## WHAT IS EXPECTED:
Using the entries below, restate word for word only the lines from the one with "2009 - 2011" to the final line, leaving the pictures out.

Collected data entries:
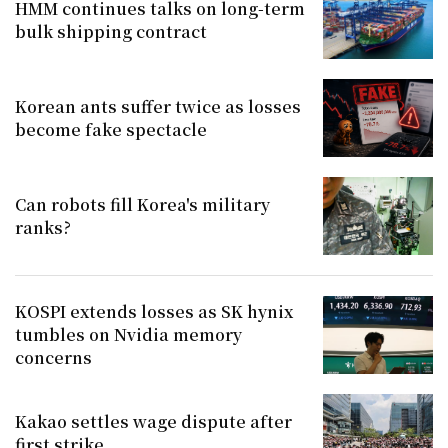
HMM continues talks on long-term
bulk shipping contract
Korean ants suffer twice as losses
become fake spectacle
Can robots fill Korea's military
ranks?
KOSPI extends losses as SK hynix
tumbles on Nvidia memory
concerns
Kakao settles wage dispute after
first strike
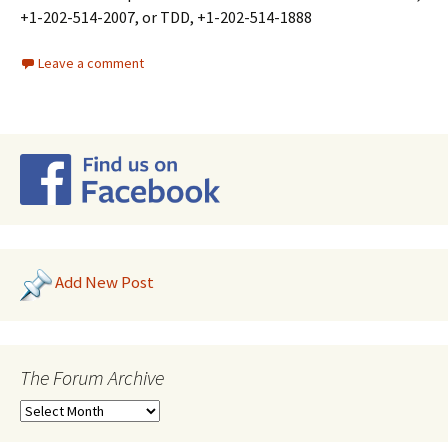
+1-202-514-2007, or TDD, +1-202-514-1888
Leave a comment
Add New Post
The Forum Archive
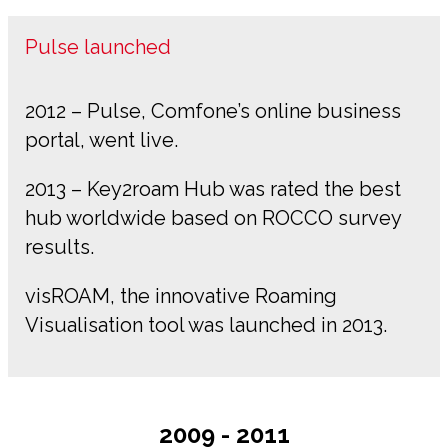
Pulse launched
2012 – Pulse, Comfone’s online business
portal, went live.
2013 – Key2roam Hub was rated the best
hub worldwide based on ROCCO survey
results.
visROAM, the innovative Roaming
Visualisation tool was launched in 2013.
2009 - 2011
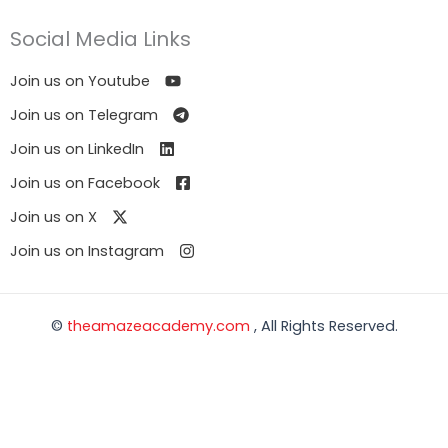
Social Media Links
Join us on Youtube
Join us on Telegram
Join us on LinkedIn
Join us on Facebook
Join us on X
Join us on Instagram
©
theamazeacademy.com
, All Rights Reserved.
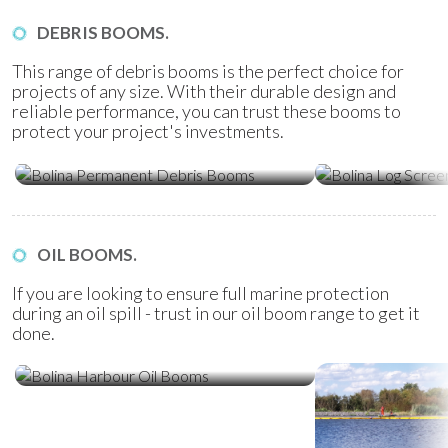
DEBRIS BOOMS.
This range of debris booms is the perfect choice for
projects of any size. With their durable design and
reliable performance, you can trust these booms to
protect your project's investments.
Bolina Permanent Debris Booms
Bolina Log Sc
OIL BOOMS.
If you are looking to ensure full marine protection
during an oil spill - trust in our oil boom range to get it
done.
Bolina Harbour Oil Booms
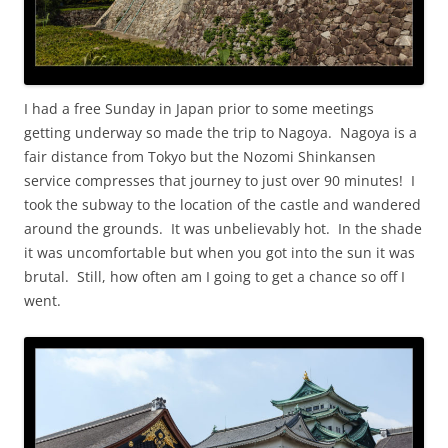
I had a free Sunday in Japan prior to some meetings
getting underway so made the trip to Nagoya. Nagoya is a
fair distance from Tokyo but the Nozomi Shinkansen
service compresses that journey to just over 90 minutes! I
took the subway to the location of the castle and wandered
around the grounds. It was unbelievably hot. In the shade
it was uncomfortable but when you got into the sun it was
brutal. Still, how often am I going to get a chance so off I
went.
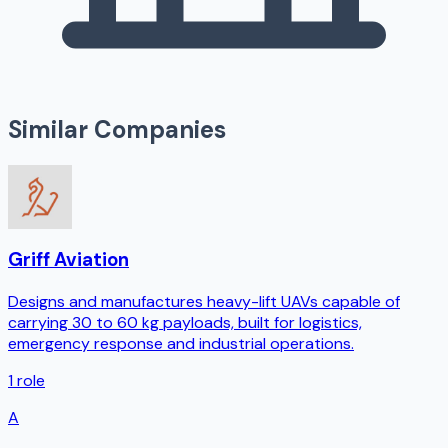
Similar Companies
Griff Aviation
Designs and manufactures heavy-lift UAVs capable of
carrying 30 to 60 kg payloads, built for logistics,
emergency response and industrial operations.
1
role
A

## PROBLEM SOLUTION:
2009 - 2011
Social Media Links
Join us on Youtube
Join us on Telegram
Join us on LinkedIn
Join us on Facebook
Join us on X
Join us on Instagram
©
theamazeacademy.com
, All Rights Reserved.
DEBRIS BOOMS.
This range of debris booms is the perfect choice for
projects of any size. With their durable design and
reliable performance, you can trust these booms to
protect your project's investments.
Bolina Permanent Debris Booms
Bolina Log Sc
OIL BOOMS.
If you are looking to ensure full marine protection
during an oil spill - trust in our oil boom range to get it
done.
Bolina Harbour Oil Booms
I had a free Sunday in Japan prior to some meetings
getting underway so made the trip to Nagoya. Nagoya is a
fair distance from Tokyo but the Nozomi Shinkansen
service compresses that journey to just over 90 minutes! I
took the subway to the location of the castle and wandered
around the grounds. It was unbelievably hot. In the shade
it was uncomfortable but when you got into the sun it was
brutal. Still, how often am I going to get a chance so off I
went.
Similar Companies
Griff Aviation
Designs and manufactures heavy-lift UAVs capable of
carrying 30 to 60 kg payloads, built for logistics,
emergency response and industrial operations.
1
role
A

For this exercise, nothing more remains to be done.